» **Stored data**:
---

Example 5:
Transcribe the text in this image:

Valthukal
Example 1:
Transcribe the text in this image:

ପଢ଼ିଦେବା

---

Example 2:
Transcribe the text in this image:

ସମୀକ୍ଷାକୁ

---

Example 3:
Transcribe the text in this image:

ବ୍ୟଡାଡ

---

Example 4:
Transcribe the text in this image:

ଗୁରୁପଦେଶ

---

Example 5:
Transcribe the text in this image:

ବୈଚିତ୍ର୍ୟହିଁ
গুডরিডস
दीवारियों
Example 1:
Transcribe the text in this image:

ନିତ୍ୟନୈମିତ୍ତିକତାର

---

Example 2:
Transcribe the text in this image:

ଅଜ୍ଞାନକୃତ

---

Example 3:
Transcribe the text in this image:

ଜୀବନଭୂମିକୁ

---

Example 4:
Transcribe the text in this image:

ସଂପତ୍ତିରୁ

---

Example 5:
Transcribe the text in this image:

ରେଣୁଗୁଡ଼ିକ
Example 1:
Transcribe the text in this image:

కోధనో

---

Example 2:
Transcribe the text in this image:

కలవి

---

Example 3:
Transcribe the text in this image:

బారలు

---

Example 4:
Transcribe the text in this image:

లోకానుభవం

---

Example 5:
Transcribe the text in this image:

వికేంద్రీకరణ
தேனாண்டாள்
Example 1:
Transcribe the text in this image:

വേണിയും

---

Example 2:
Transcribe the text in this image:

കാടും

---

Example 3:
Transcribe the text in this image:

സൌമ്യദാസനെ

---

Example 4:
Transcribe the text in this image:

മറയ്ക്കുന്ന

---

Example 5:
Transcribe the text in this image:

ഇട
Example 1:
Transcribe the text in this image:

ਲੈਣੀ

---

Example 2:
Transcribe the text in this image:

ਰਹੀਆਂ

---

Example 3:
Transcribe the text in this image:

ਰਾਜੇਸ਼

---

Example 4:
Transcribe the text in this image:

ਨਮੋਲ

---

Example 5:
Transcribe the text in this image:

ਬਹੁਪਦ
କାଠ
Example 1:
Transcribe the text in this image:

» **YOUR GOAL**: Retype every record above exactly as it appears.

» **FINISHED TASK**:
---

Example 5:
Transcribe the text in this image:

Valthukal
Example 1:
Transcribe the text in this image:

ପଢ଼ିଦେବା

---

Example 2:
Transcribe the text in this image:

ସମୀକ୍ଷାକୁ

---

Example 3:
Transcribe the text in this image:

ବ୍ୟଡାଡ

---

Example 4:
Transcribe the text in this image:

ଗୁରୁପଦେଶ

---

Example 5:
Transcribe the text in this image:

ବୈଚିତ୍ର୍ୟହିଁ
গুডরিডস
दीवारियों
Example 1:
Transcribe the text in this image:

ନିତ୍ୟନୈମିତ୍ତିକତାର

---

Example 2:
Transcribe the text in this image:

ଅଜ୍ଞାନକୃତ

---

Example 3:
Transcribe the text in this image:

ଜୀବନଭୂମିକୁ

---

Example 4:
Transcribe the text in this image:

ସଂପତ୍ତିରୁ

---

Example 5:
Transcribe the text in this image:

ରେଣୁଗୁଡ଼ିକ
Example 1:
Transcribe the text in this image:

కోధనో

---

Example 2:
Transcribe the text in this image:

కలవి

---

Example 3:
Transcribe the text in this image:

బారలు

---

Example 4:
Transcribe the text in this image:

లోకానుభవం

---

Example 5:
Transcribe the text in this image:

వికేంద్రీకరణ
தேனாண்டாள்
Example 1:
Transcribe the text in this image:

വേണിയും

---

Example 2:
Transcribe the text in this image:

കാടും

---

Example 3:
Transcribe the text in this image:

സൌമ്യദാസനെ

---

Example 4:
Transcribe the text in this image:

മറയ്ക്കുന്ന

---

Example 5:
Transcribe the text in this image:

ഇട
Example 1:
Transcribe the text in this image:

ਲੈਣੀ

---

Example 2:
Transcribe the text in this image:

ਰਹੀਆਂ

---

Example 3:
Transcribe the text in this image:

ਰਾਜੇਸ਼

---

Example 4:
Transcribe the text in this image:

ਨਮੋਲ

---

Example 5:
Transcribe the text in this image:

ਬਹੁਪਦ
କାଠ
Example 1:
Transcribe the text in this image:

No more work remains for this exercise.